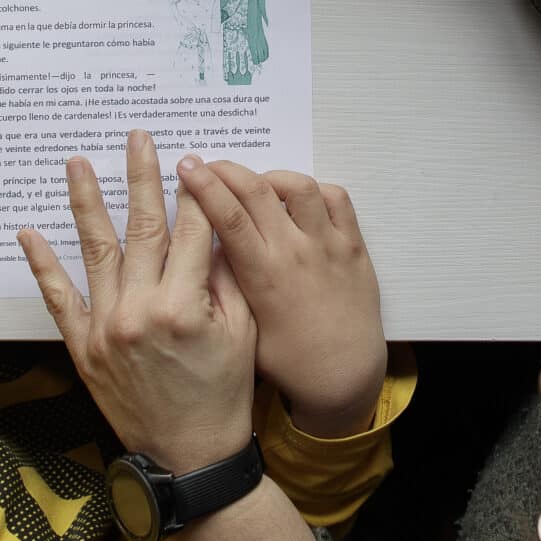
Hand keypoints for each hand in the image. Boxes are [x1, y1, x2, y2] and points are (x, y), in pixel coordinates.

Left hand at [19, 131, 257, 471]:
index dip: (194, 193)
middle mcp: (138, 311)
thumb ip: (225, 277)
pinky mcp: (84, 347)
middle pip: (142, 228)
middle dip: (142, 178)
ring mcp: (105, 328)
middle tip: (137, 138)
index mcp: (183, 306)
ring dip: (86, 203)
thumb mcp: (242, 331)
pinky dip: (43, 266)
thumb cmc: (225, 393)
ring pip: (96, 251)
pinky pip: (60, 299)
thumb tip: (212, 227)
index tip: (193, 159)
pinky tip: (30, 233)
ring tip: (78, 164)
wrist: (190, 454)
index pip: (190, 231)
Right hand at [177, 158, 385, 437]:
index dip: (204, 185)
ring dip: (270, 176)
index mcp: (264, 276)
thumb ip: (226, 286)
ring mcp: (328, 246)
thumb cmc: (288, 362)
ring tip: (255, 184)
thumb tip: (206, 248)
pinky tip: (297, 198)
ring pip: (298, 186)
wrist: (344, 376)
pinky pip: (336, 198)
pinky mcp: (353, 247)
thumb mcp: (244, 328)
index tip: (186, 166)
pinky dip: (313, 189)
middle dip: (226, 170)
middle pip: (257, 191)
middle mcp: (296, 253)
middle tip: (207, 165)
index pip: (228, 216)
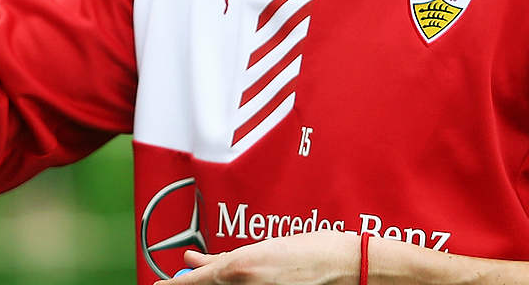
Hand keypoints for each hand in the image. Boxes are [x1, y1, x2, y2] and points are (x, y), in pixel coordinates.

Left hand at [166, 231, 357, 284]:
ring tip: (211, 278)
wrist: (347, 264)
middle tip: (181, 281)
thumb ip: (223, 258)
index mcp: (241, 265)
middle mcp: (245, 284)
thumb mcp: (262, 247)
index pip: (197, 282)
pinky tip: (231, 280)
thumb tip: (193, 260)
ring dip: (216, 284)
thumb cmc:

◇ ◇ ◇

**Task item**.
Nothing but the lines above from the one containing "middle dip: (142, 178)" through the one containing "ring tip: (78, 164)" should appear in the answer, each repeated exactly.

**Reply to the exercise**.
middle dip: (142, 178)
ring mcp: (105, 328)
middle tip: (137, 138)
index mcp: (183, 306)
ring dip: (86, 203)
thumb mcp: (242, 331)
pinky dip: (43, 266)
thumb cmc: (225, 393)
ring pip: (96, 251)
pinky pip: (60, 299)
thumb tip: (212, 227)
index tip: (193, 159)
pinky tip: (30, 233)
ring tip: (78, 164)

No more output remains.